Highlights

CLIP (Contrastive Language-Image Pre-Training) is a SOTA image/text joint representation learning method trained from scratch on a dataset of 400 million (image, text) pairs downloaded from the internet. CLIP is SOTA on several datasets, in particular when used as a zero-shot learning method. Surprisingly, without having seen a single ImageNet image during training, it outperforms on ImageNet a fully-trained ResNet-50!

Contrastive training

The main idea of the method is fairly easy to understand. As shown in figure 1, the system has a text and an image encoder which are both fed with a batch of N elements : N images for the image encoder and N text descriptions for the text encoder. For each batch, the i-th image fits the i-th description. Following the algorithm of figure 3, the image and text feature vectors of each data are projected to a joint latent space and scaled with a pairwise cosine similarity function. This results into an \(N\times N\) set of (image,text) embedding pairs. Of these pairs, \(N\) are positive pairs and \(N\times N-N\) are negative pairings. The resulting cross entropy loss is a positive-vs-negative contrastive loss.

Test time

At test time, one image is fed to the image encoder while N text sentences are fed to the text encoder.

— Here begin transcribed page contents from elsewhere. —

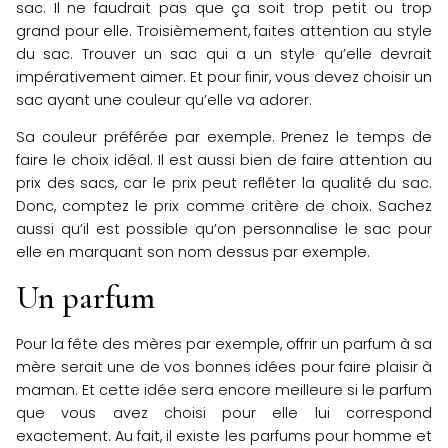
sac. Il ne faudrait pas que ça soit trop petit ou trop
grand pour elle. Troisièmement, faites attention au style
du sac. Trouver un sac qui a un style qu’elle devrait
impérativement aimer. Et pour finir, vous devez choisir un
sac ayant une couleur qu’elle va adorer.
Sa couleur préférée par exemple. Prenez le temps de
faire le choix idéal. Il est aussi bien de faire attention au
prix des sacs, car le prix peut refléter la qualité du sac.
Donc, comptez le prix comme critère de choix. Sachez
aussi qu’il est possible qu’on personnalise le sac pour
elle en marquant son nom dessus par exemple.
Un parfum
Pour la fête des mères par exemple, offrir un parfum à sa
mère serait une de vos bonnes idées pour faire plaisir à
maman. Et cette idée sera encore meilleure si le parfum
que vous avez choisi pour elle lui correspond
exactement. Au fait, il existe les parfums pour homme et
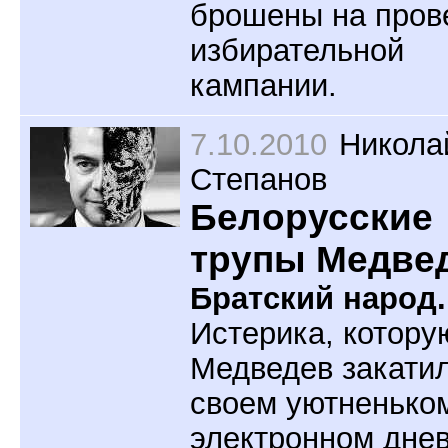
брошены на пров
избирательной
кампании.
7.10.2010
Никола
Степанов
Белорусские
трупы Медве
Братский народ.
Истерика, котору
Медведев закатил
своем уютненько
электронном дне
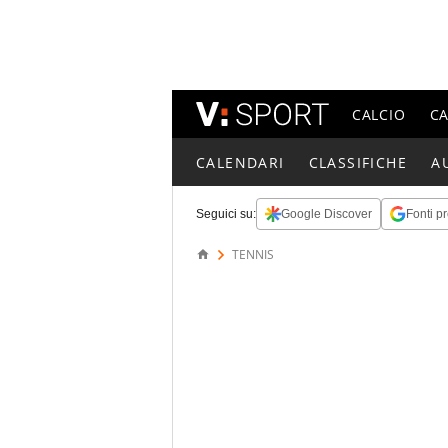
CALCIO
C
CALENDARI
CLASSIFICHE
A
Seguici su:
Google Discover
Fonti pr
TENNIS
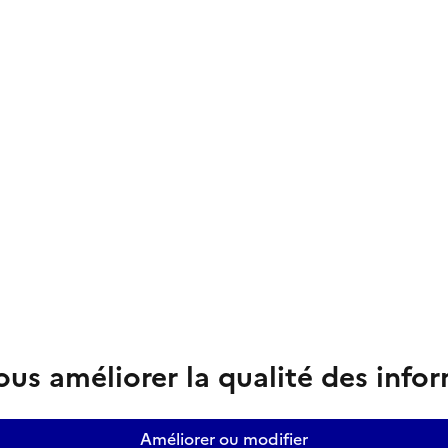
us améliorer la qualité des info
Améliorer ou modifier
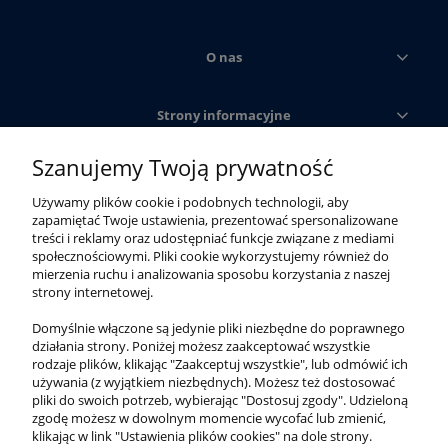
O nas
Strony informacyjne
Szanujemy Twoją prywatność
Obsługa klienta
Używamy plików cookie i podobnych technologii, aby
zapamiętać Twoje ustawienia, prezentować spersonalizowane
Moje konto
treści i reklamy oraz udostępniać funkcje związane z mediami
społecznościowymi. Pliki cookie wykorzystujemy również do
mierzenia ruchu i analizowania sposobu korzystania z naszej
strony internetowej.
Domyślnie włączone są jedynie pliki niezbędne do poprawnego
działania strony. Poniżej możesz zaakceptować wszystkie
rodzaje plików, klikając "Zaakceptuj wszystkie", lub odmówić ich
używania (z wyjątkiem niezbędnych). Możesz też dostosować
pliki do swoich potrzeb, wybierając "Dostosuj zgody". Udzieloną
zgodę możesz w dowolnym momencie wycofać lub zmienić,
klikając w link "Ustawienia plików cookies" na dole strony.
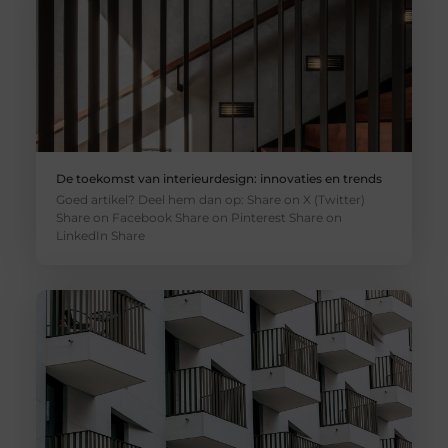
De toekomst van interieurdesign: innovaties en trends
Goed artikel? Deel hem dan op: Share on X (Twitter)
Share on Facebook Share on Pinterest Share on
LinkedIn Share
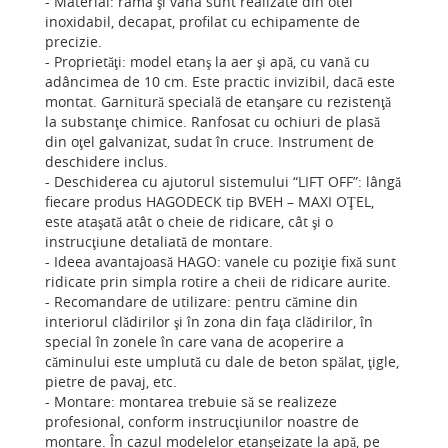
- Material: rama şi vana sunt realizate din otel
inoxidabil, decapat, profilat cu echipamente de
precizie.
- Proprietăţi: model etanş la aer şi apă, cu vană cu
adâncimea de 10 cm. Este practic invizibil, dacă este
montat. Garnitură specială de etanşare cu rezistenţă
la substanţe chimice. Ranfosat cu ochiuri de plasă
din oţel galvanizat, sudat în cruce. Instrument de
deschidere inclus.
- Deschiderea cu ajutorul sistemului “LIFT OFF”: lângă
fiecare produs HAGODECK tip BVEH – MAXI OŢEL,
este ataşată atât o cheie de ridicare, cât şi o
instrucţiune detaliată de montare.
- Ideea avantajoasă HAGO: vanele cu poziţie fixă sunt
ridicate prin simpla rotire a cheii de ridicare aurite.
- Recomandare de utilizare: pentru cămine din
interiorul clădirilor şi în zona din faţa clădirilor, în
special în zonele în care vana de acoperire a
căminului este umplută cu dale de beton spălat, ţigle,
pietre de pavaj, etc.
- Montare: montarea trebuie să se realizeze
profesional, conform instrucţiunilor noastre de
montare. În cazul modelelor etanşeizate la apă, pe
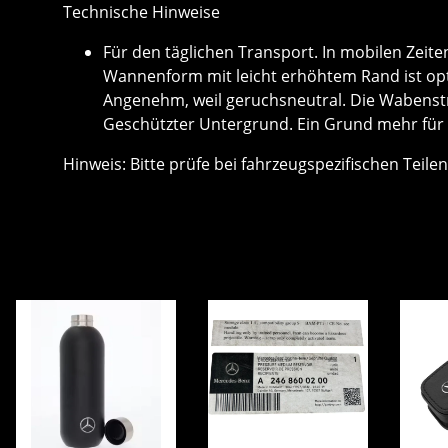
Technische Hinweise
Für den täglichen Transport. In mobilen Zeiten
Wannenform mit leicht erhöhtem Rand ist opt
Angenehm, weil geruchsneutral. Die Wabenstru
Geschützter Untergrund. Ein Grund mehr für
Hinweis: Bitte prüfe bei fahrzeugspezifischen Teile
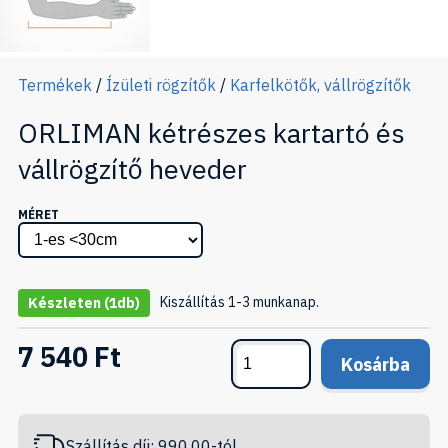
Termékek
/
Ízületi rögzítők
/
Karfelkötők, vállrögzítők
ORLIMAN kétrészes kartartó és
vállrögzítő heveder
MÉRET
Kiszállítás 1-3 munkanap.
Készleten
(1db)
7 540 Ft
Kosárba
Szállítás díj: 990.00-tól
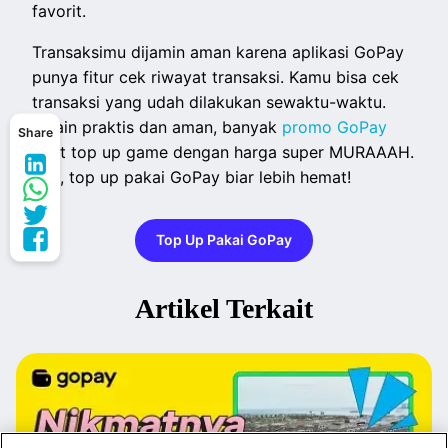
favorit.
Transaksimu dijamin aman karena aplikasi GoPay
punya fitur cek riwayat transaksi. Kamu bisa cek
transaksi yang udah dilakukan sewaktu-waktu.
Selain praktis dan aman, banyak
promo GoPay
Share
buat top up game dengan harga super MURAAAH.
Yuk, top up pakai GoPay biar lebih hemat!
Top Up Pakai GoPay
Artikel Terkait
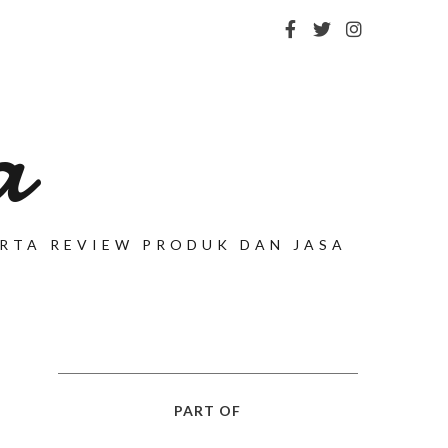
a
SERTA REVIEW PRODUK DAN JASA
PART OF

Notice that all sentences is a text prompt such as “A photo of a” which includes the class name (plane, car, dog, etc). The authors advocate that engineering the right prompt is a key to success. For example, in order to disambiguate the word boxer (dog breed vs the sport) the prompt could be “photo of a boxer, an animal” in the case of an animal dataset. At the end, the image is classified according to the sentence whose pairwise cosine similarity is the largest.

Results

The paper contains numerous results obtained with different image encoders (ResNet and Vision Transformer) and a Transformer network as text encoder. From these results, I kept the following three:

  • In Table 1, we get the accuracy of CLIP on 3 datasets compared to Visual N-Grams, a well-known zero-short learning method. Notice the 76,2% accuracy on ImageNet, on par with ResNet trained on that dataset!
  • Figure 5 shows that zero-shot CLIP is very competitive on 27 datasets. Here it is compared with a linear classifier fitted on ResNet-50 features.
  • Figure 11, CLIP feature space is better than that of the best ImageNet pretrained model.